Back to selection

PICTURING NOLLYWOOD

by
in Filmmaking
on Oct 4, 2009


One of the most reprinted articles we’ve run at Filmmaker was South African producer Jeremy Nathan’s 2002 piece on “No Budget Nigeria,” the thriving Corman-esque film scene otherwise known as Nollywood. Now, artist Pieter Hugo has released a book containing his stunning square-format photos featuring portraits of performers from these films. It’s called, appropriately, Nollywood. In an essay about the images, Federica Angelucci explains Hugo’s approach, which is to compose photographs that play off the mythologies created by the films. An excerpt:


Movies tell stories that appeal to and reflect the lives of its public: stars are local actors; plots confront the viewer with familiar situations of romance, comedy, witchcraft, bribery, prostitution. The narrative is overdramatic, deprived of happy endings, tragic. The aesthetic is loud, violent, excessive; nothing is said, everything is shouted.

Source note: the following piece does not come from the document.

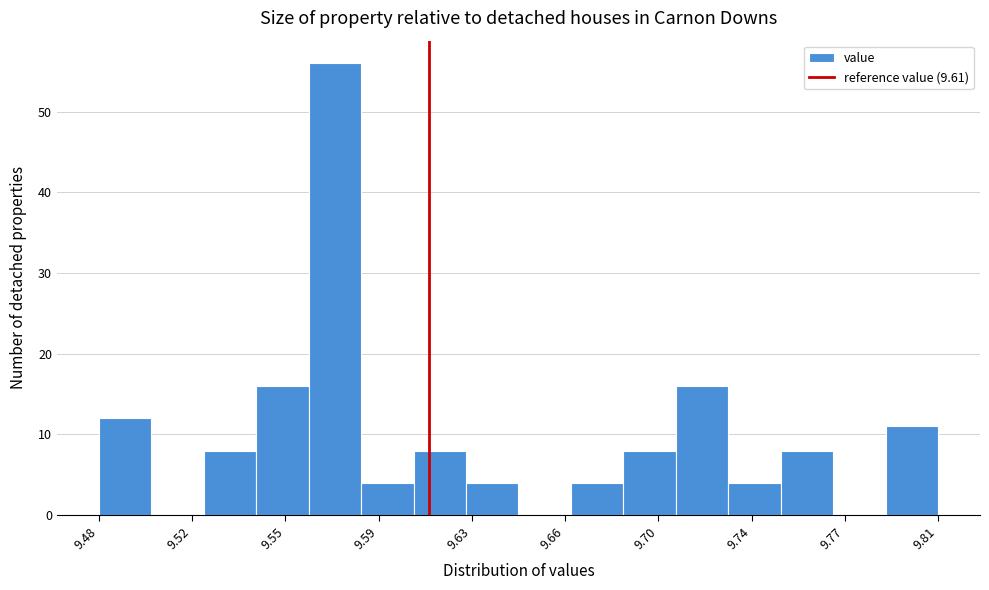

Over which range of the x-axis is the bar tallest?

9.565 to 9.585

In his travels through West Africa, Hugo has been intrigued by this distinct style in constructing a fictional world where everyday and unreal elements intertwine.

By asking a team of actors and assistants to recreate Nollywood myths and symbols as if they were on movie sets, Hugo initiated the creation of a verisimilar reality.

His vision of the film industry’s interpretation of the world results in a gallery of hallucinatory and unsettling images.

The tableaux of the series depict situations clearly surreal but that could be real on a set; furthermore, they are rooted in the local symbolic imaginary. The boundaries between documentary and fiction become very fluid, and we are left wondering whether our perceptions of the real world are indeed real.

Writer Stacy Hardy discusses the relationship between Hollywood and Nollywood horror:


Boundaries become confused: documentary bleeds into fiction as reality and fantasy fuse. Nollywood and Hollywood trade secrets. Catwomen of Outer Space-style sci-fi mixes with Black Caesar-style syncretic blaxploitation. Spiritual belief systems are played through videogame warzone in an unlicensed gameshow-without-end. Identity changes and shifts and cracks open. As Haraway writes, the vampire “drinks and infuses blood in a paradigmatic act of infecting whatever poses as pure.”

Image sequence: the Madonna reimaged as the ghost of the Emperor Haile Selassie meets Idi Amin, Charlie’s Angels do Rambo — Foxy Brown-style, David Lynch’s Lost Highway snakes through Lagos, Ghostface Killa mutates into Fela’s “Zombie” and Dracula gives way for Blacula. Voodoo, hoodoo and mambo are mashed up with Igbo rituals. Ahhwooooo… Werewolves of Lagos.

Pieter Hugo’s Nollywood, published by Prestel USA, is in bookstores this week.